Exercise aim: Write the data out again exactly, dropping any images it holds.

--- Dataset records ---

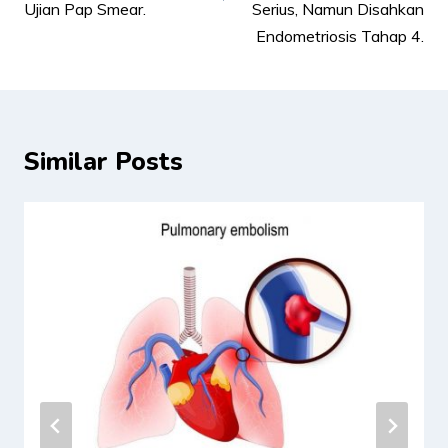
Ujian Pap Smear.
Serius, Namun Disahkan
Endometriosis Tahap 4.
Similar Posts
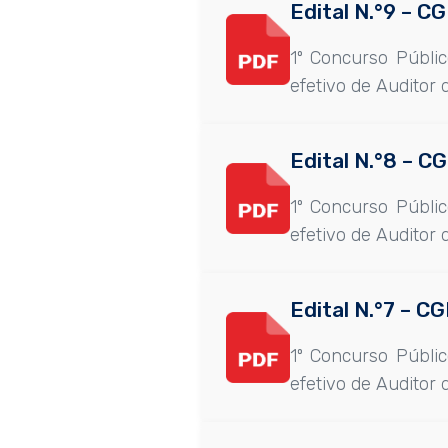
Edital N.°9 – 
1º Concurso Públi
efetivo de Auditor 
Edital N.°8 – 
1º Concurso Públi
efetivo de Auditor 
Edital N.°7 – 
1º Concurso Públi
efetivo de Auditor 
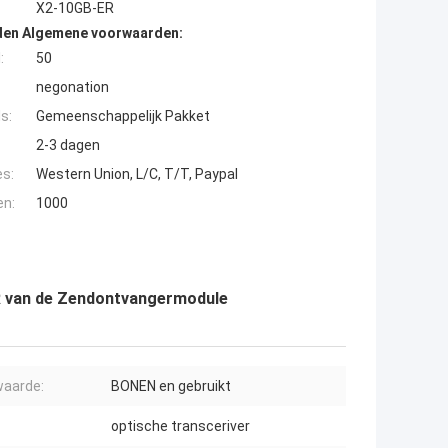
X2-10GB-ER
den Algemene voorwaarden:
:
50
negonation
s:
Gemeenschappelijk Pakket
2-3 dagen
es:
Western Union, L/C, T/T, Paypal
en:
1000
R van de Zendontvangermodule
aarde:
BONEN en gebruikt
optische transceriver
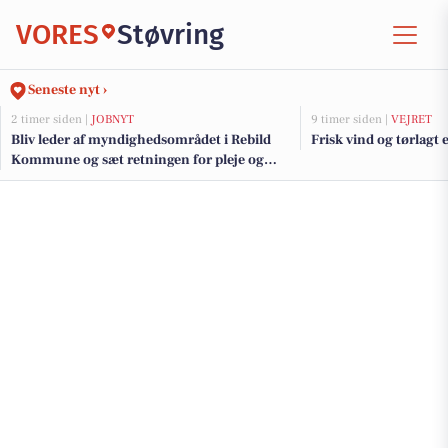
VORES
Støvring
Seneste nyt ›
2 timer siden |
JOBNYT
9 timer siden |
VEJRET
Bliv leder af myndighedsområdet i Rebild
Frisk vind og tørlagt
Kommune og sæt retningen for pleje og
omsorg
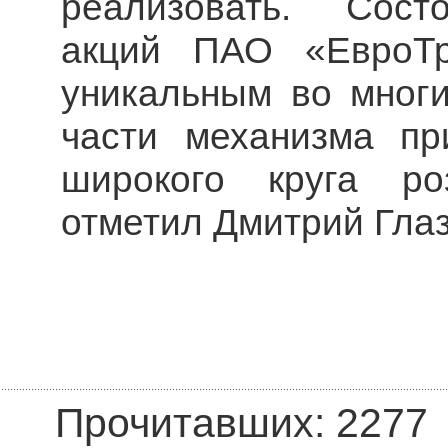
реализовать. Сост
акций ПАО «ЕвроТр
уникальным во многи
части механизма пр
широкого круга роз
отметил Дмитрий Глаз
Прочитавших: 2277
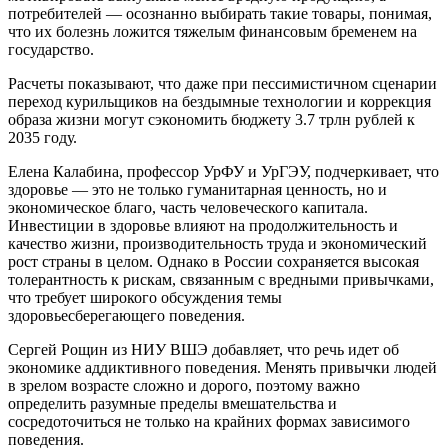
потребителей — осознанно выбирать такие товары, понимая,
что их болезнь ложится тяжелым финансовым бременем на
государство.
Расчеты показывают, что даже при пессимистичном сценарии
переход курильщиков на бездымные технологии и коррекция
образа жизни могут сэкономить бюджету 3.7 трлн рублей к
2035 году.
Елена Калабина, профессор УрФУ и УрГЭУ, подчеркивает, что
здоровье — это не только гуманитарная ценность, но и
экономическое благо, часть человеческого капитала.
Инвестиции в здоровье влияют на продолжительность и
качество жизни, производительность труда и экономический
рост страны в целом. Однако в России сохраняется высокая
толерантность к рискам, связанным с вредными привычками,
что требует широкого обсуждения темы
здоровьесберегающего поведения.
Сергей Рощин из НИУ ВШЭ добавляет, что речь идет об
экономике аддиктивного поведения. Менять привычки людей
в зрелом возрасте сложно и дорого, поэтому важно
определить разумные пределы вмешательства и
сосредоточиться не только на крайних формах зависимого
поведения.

---

Worked solution:
Ujian Pap Smear.
Serius, Namun Disahkan
Endometriosis Tahap 4.
Similar Posts
Edital N.°9 – 
1º Concurso Públi
efetivo de Auditor 
Edital N.°8 – 
1º Concurso Públi
efetivo de Auditor 
Edital N.°7 – 
1º Concurso Públi
efetivo de Auditor 
X2-10GB-ER
den Algemene voorwaarden:
:
50
negonation
s:
Gemeenschappelijk Pakket
2-3 dagen
es:
Western Union, L/C, T/T, Paypal
en:
1000
R van de Zendontvangermodule
aarde:
BONEN en gebruikt
optische transceriver
VORES
Støvring
Seneste nyt ›
2 timer siden |
JOBNYT
9 timer siden |
VEJRET
Bliv leder af myndighedsområdet i Rebild
Frisk vind og tørlagt
Kommune og sæt retningen for pleje og
omsorg
реализовать. Сост
акций ПАО «ЕвроТр
уникальным во многи
части механизма пр
широкого круга роз
отметил Дмитрий Глаз
Прочитавших: 2277
потребителей — осознанно выбирать такие товары, понимая,
что их болезнь ложится тяжелым финансовым бременем на
государство.
Расчеты показывают, что даже при пессимистичном сценарии
переход курильщиков на бездымные технологии и коррекция
образа жизни могут сэкономить бюджету 3.7 трлн рублей к
2035 году.
Елена Калабина, профессор УрФУ и УрГЭУ, подчеркивает, что
здоровье — это не только гуманитарная ценность, но и
экономическое благо, часть человеческого капитала.
Инвестиции в здоровье влияют на продолжительность и
качество жизни, производительность труда и экономический
рост страны в целом. Однако в России сохраняется высокая
толерантность к рискам, связанным с вредными привычками,
что требует широкого обсуждения темы
здоровьесберегающего поведения.
Сергей Рощин из НИУ ВШЭ добавляет, что речь идет об
экономике аддиктивного поведения. Менять привычки людей
в зрелом возрасте сложно и дорого, поэтому важно
определить разумные пределы вмешательства и
сосредоточиться не только на крайних формах зависимого
поведения.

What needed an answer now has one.